Of course, for most companies, the speed and performance of an application will be one of the highest priorities and adding an extra translational layer will always hurt performance. In these cases, Babelfish should be thought of as a feature that can buy time to allow their developers to gradually port legacy T-SQL applications over to pgSQL rather than porting it all in one go.

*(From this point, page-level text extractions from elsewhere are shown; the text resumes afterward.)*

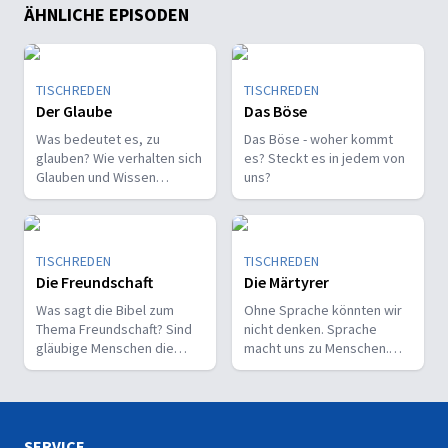
ÄHNLICHE EPISODEN
TISCHREDEN
TISCHREDEN
Der Glaube
Das Böse
Was bedeutet es, zu
Das Böse - woher kommt
glauben? Wie verhalten sich
es? Steckt es in jedem von
Glauben und Wissen
uns?
zueinander? Ist der Glaube
ein Geschenk oder eine
Entscheidung?
TISCHREDEN
TISCHREDEN
Die Freundschaft
Die Märtyrer
Was sagt die Bibel zum
Ohne Sprache könnten wir
Thema Freundschaft? Sind
nicht denken. Sprache
gläubige Menschen die
macht uns zu Menschen.
besseren Freunde? Ist Gott
Gott kommuniziert oft durch
unser Freund?
Sprache mit uns.
SERVICE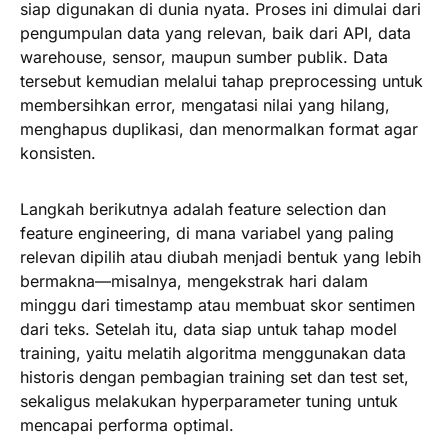
siap digunakan di dunia nyata. Proses ini dimulai dari
pengumpulan data yang relevan, baik dari API, data
warehouse, sensor, maupun sumber publik. Data
tersebut kemudian melalui tahap preprocessing untuk
membersihkan error, mengatasi nilai yang hilang,
menghapus duplikasi, dan menormalkan format agar
konsisten.
Langkah berikutnya adalah feature selection dan
feature engineering, di mana variabel yang paling
relevan dipilih atau diubah menjadi bentuk yang lebih
bermakna—misalnya, mengekstrak hari dalam
minggu dari timestamp atau membuat skor sentimen
dari teks. Setelah itu, data siap untuk tahap model
training, yaitu melatih algoritma menggunakan data
historis dengan pembagian training set dan test set,
sekaligus melakukan hyperparameter tuning untuk
mencapai performa optimal.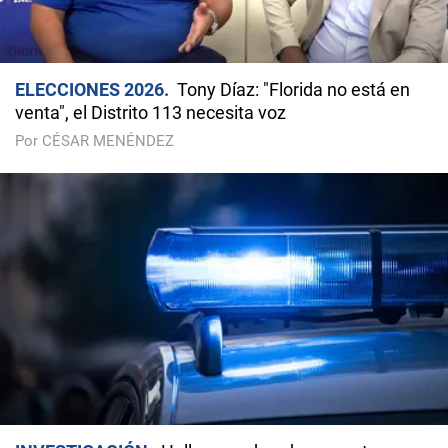
ELECCIONES 2026
Tony Díaz: "Florida no está en
venta", el Distrito 113 necesita voz
Por CÉSAR MENÉNDEZ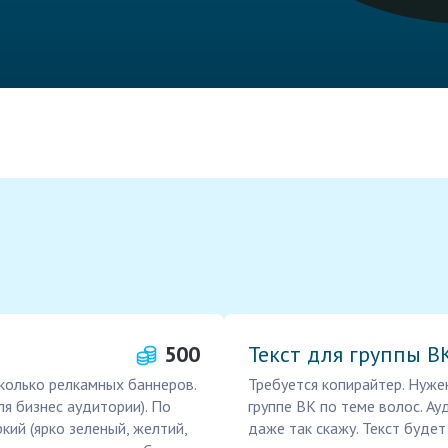
500
Текст для группы В
колько релкамных баннеров.
Требуется копирайтер. Нуже
я бизнес аудитории). По
группе ВК по теме волос. Ау
ркий (ярко зеленый, желтий,
даже так скажу. Текст буде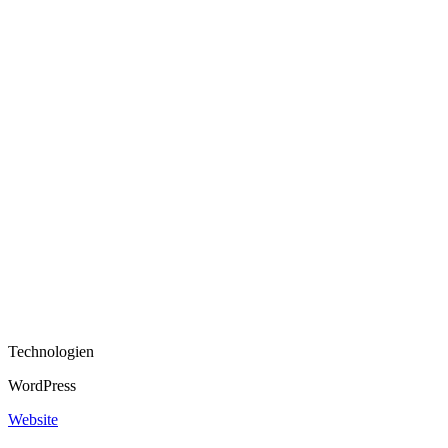
Technologien
WordPress
Website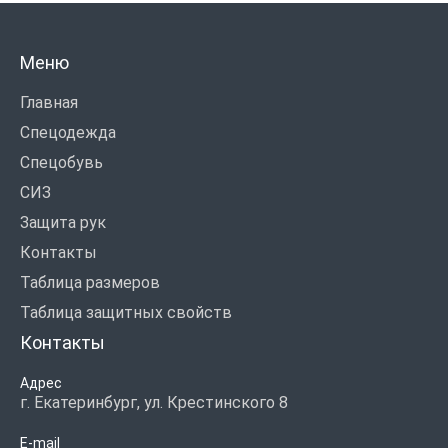
Меню
Главная
Спецодежда
Спецобувь
СИЗ
Защита рук
Контакты
Таблица размеров
Таблица защитных свойств
Контакты
Адрес
г. Екатеринбург, ул. Крестинского 8
E-mail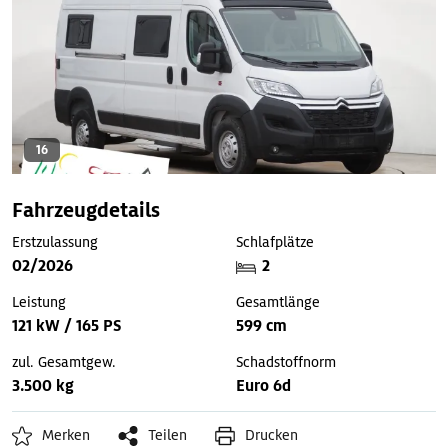
16
Fahrzeugdetails
Erstzulassung
Schlafplätze
02/2026
2
Leistung
Gesamtlänge
121 kW / 165 PS
599 cm
zul. Gesamtgew.
Schadstoffnorm
3.500 kg
Euro 6d
Merken
Teilen
Drucken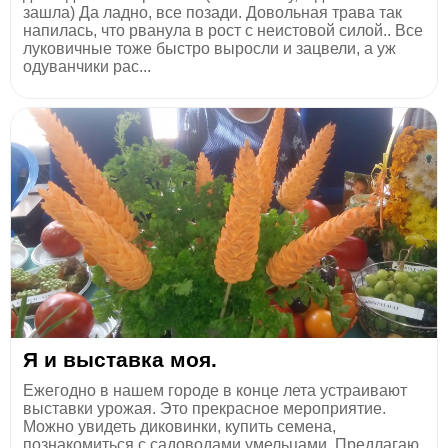
зашла) Да ладно, все позади. Довольная трава так
напилась, что рванула в рост с неистовой силой.. Все
луковичные тоже быстро выросли и зацвели, а уж
одуванчики рас...
Я и выставка моя.
Ежегодно в нашем городе в конце лета устраивают
выставки урожая. Это прекрасное мероприятие.
Можно увидеть диковинки, купить семена,
познакомиться с садоводами умельцами. Предлагаю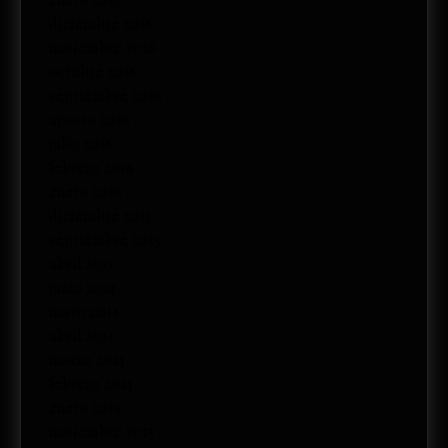
enero 2017
diciembre 2016
noviembre 2016
octubre 2016
septiembre 2016
agosto 2016
julio 2016
febrero 2016
enero 2016
diciembre 2015
septiembre 2015
abril 2015
junio 2014
mayo 2014
abril 2014
marzo 2014
febrero 2014
enero 2014
noviembre 2013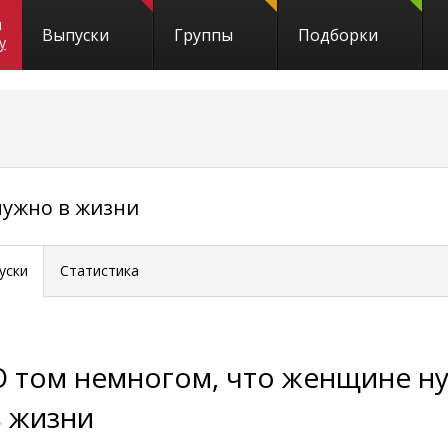
и
Выпуски
Группы
Подборки
y
нужно в жизни
уски
Статистика
О том немногом, что женщине н
в жизни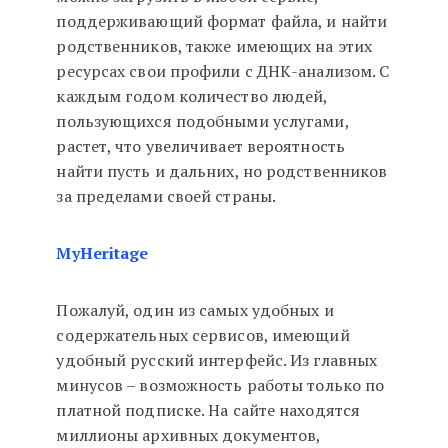
поддерживающий формат файла, и найти
родственников, также имеющих на этих
ресурсах свои профили с ДНК-анализом. С
каждым годом количество людей,
пользующихся подобными услугами,
растет, что увеличивает вероятность
найти пусть и дальних, но родственников
за пределами своей страны.
MyHeritage
Пожалуй, один из самых удобных и
содержательных сервисов, имеющий
удобный русский интерфейс. Из главных
минусов – возможность работы только по
платной подписке. На сайте находятся
миллионы архивных документов,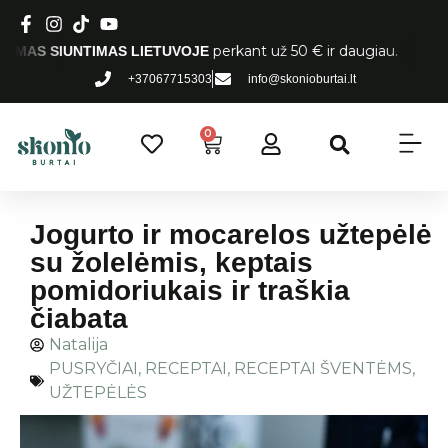
perkant už 50 € ir daugiau.
NTIMAS LIETUVOJE
+37067715303
info@skonioburtai.lt
0
Jogurto ir mocarelos užtepėlė
su žolelėmis, keptais
pomidoriukais ir traškia
čiabata
Natalija
PUSRYČIAI
,
RECEPTAI
,
RECEPTAI ŠVENTĖMS
,
UŽTEPĖLĖS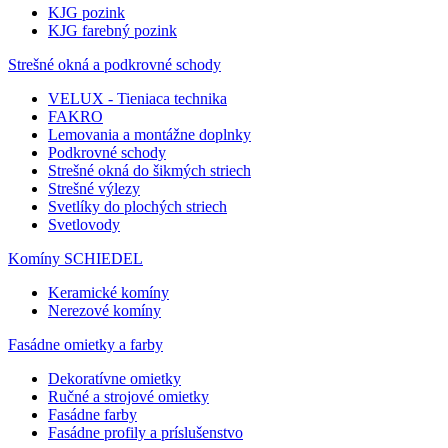
KJG pozink
KJG farebný pozink
Strešné okná a podkrovné schody
VELUX - Tieniaca technika
FAKRO
Lemovania a montážne doplnky
Podkrovné schody
Strešné okná do šikmých striech
Strešné výlezy
Svetlíky do plochých striech
Svetlovody
Komíny SCHIEDEL
Keramické komíny
Nerezové komíny
Fasádne omietky a farby
Dekoratívne omietky
Ručné a strojové omietky
Fasádne farby
Fasádne profily a príslušenstvo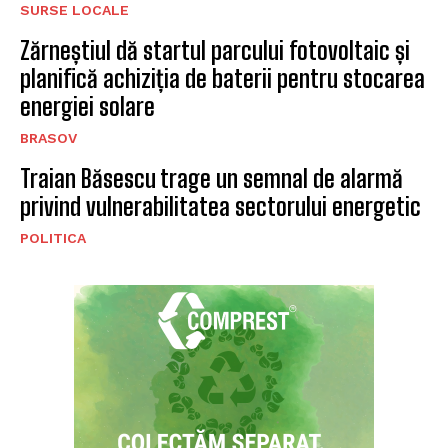
SURSE LOCALE
Zărneștiul dă startul parcului fotovoltaic și
planifică achiziția de baterii pentru stocarea
energiei solare
BRASOV
Traian Băsescu trage un semnal de alarmă
privind vulnerabilitatea sectorului energetic
POLITICA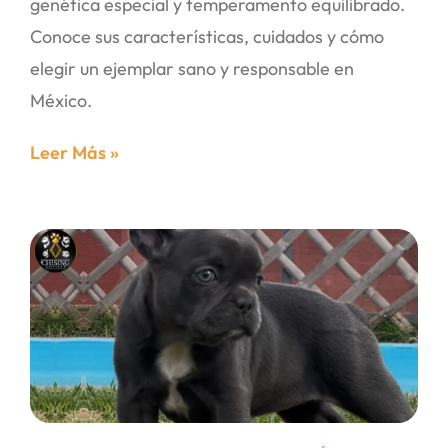
genética especial y temperamento equilibrado.
Conoce sus características, cuidados y cómo
elegir un ejemplar sano y responsable en
México.
Leer Más »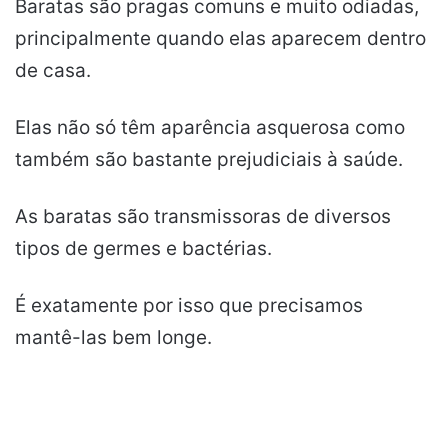
Baratas são pragas comuns e muito odiadas,
principalmente quando elas aparecem dentro
de casa.
Elas não só têm aparência asquerosa como
também são bastante prejudiciais à saúde.
As baratas são transmissoras de diversos
tipos de germes e bactérias.
É exatamente por isso que precisamos
mantê-las bem longe.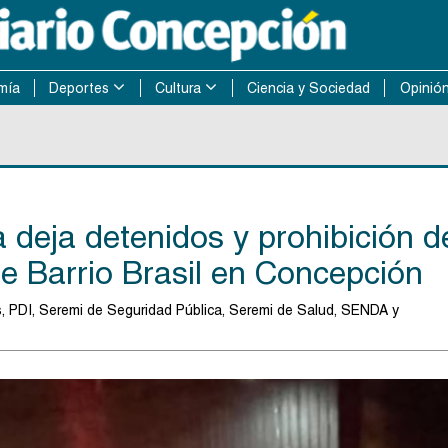
mía
Deportes
Cultura
Ciencia y Sociedad
Opinió
deja detenidos y prohibición d
de Barrio Brasil en Concepción
s, PDI, Seremi de Seguridad Pública, Seremi de Salud, SENDA y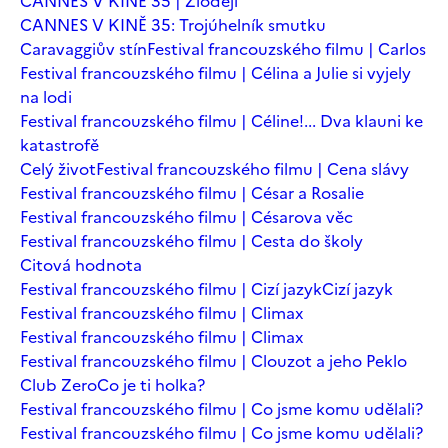
CANNES V KINĚ 35 | Zloději
CANNES V KINĚ 35: Trojúhelník smutku
Caravaggiův stín
Festival francouzského filmu | Carlos
Festival francouzského filmu | Célina a Julie si vyjely
na lodi
Festival francouzského filmu | Céline!... Dva klauni ke
katastrofě
Celý život
Festival francouzského filmu | Cena slávy
Festival francouzského filmu | César a Rosalie
Festival francouzského filmu | Césarova věc
Festival francouzského filmu | Cesta do školy
Citová hodnota
Festival francouzského filmu | Cizí jazyk
Cizí jazyk
Festival francouzského filmu | Climax
Festival francouzského filmu | Climax
Festival francouzského filmu | Clouzot a jeho Peklo
Club Zero
Co je ti holka?
Festival francouzského filmu | Co jsme komu udělali?
Festival francouzského filmu | Co jsme komu udělali?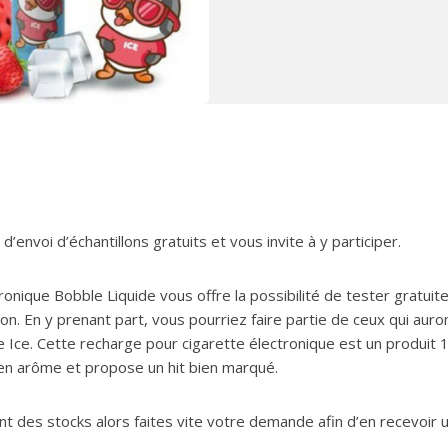
envoi d’échantillons gratuits et vous invite à y participer.
ronique Bobble Liquide vous offre la possibilité de tester gratui
. En y prenant part, vous pourriez faire partie de ceux qui auron
e Ice. Cette recharge pour cigarette électronique est un produit
t en arôme et propose un hit bien marqué.
nt des stocks alors faites vite votre demande afin d’en recevoir 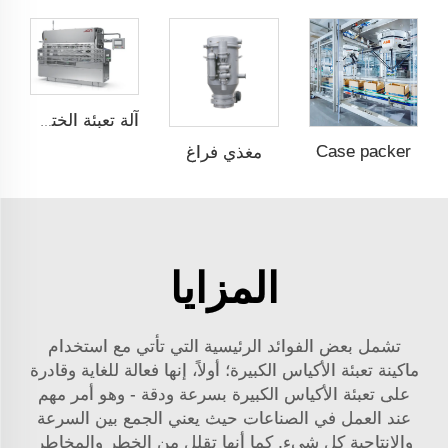
آلة تعبئة الختم على الألواح
Case packer
مغذي فراغ
المزايا
تشمل بعض الفوائد الرئيسية التي تأتي مع استخدام
ماكينة تعبئة الأكياس الكبيرة؛ أولاً، إنها فعالة للغاية وقادرة
على تعبئة الأكياس الكبيرة بسرعة ودقة - وهو أمر مهم
عند العمل في الصناعات حيث يعني الجمع بين السرعة
والإنتاجية كل شيء. كما أنها تقلل من الخطر والمخاطر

Upon release, Babelfish will include support for translation of a wide range of T-SQL elements including syntax/dialect, data types, triggers, stored procedures, functions, cursors, and catalog views. Babelfish will not be released as a standalone service, rather it will be a feature in Amazon Aurora, AWS’s fully managed relational database engine compatible with MySQL and PostgreSQL. Aurora is part of Amazon RDS (Relational Database Service) and can deliver up to five times the throughput of MySQL and three times the throughput of PostgreSQL by automating and managing the backend infrastructure. Babelfish will start as an optional endpoint for PostgreSQL databases based on Aurora and the plan is to expand it into other services as the project matures. Notably, Babelfish will continue to be completely open-source and will be released on the permissive Apache 2.0 license, all but guaranteeing compatibility with any existing licenses.

Conclusion

Babelfish is expected to be launched sometime in 2021, and it is already available for public preview on Amazon Aurora. It remains to be seen how Babelfish will be received by open-source developers and businesses looking to leave commercial vendors, but AWS’s history in leading and dedicating resources to numerous open-source projects as well as Babelfish’s customer-focused and community-oriented goals are a good indication of the continued growth and maturity of this project.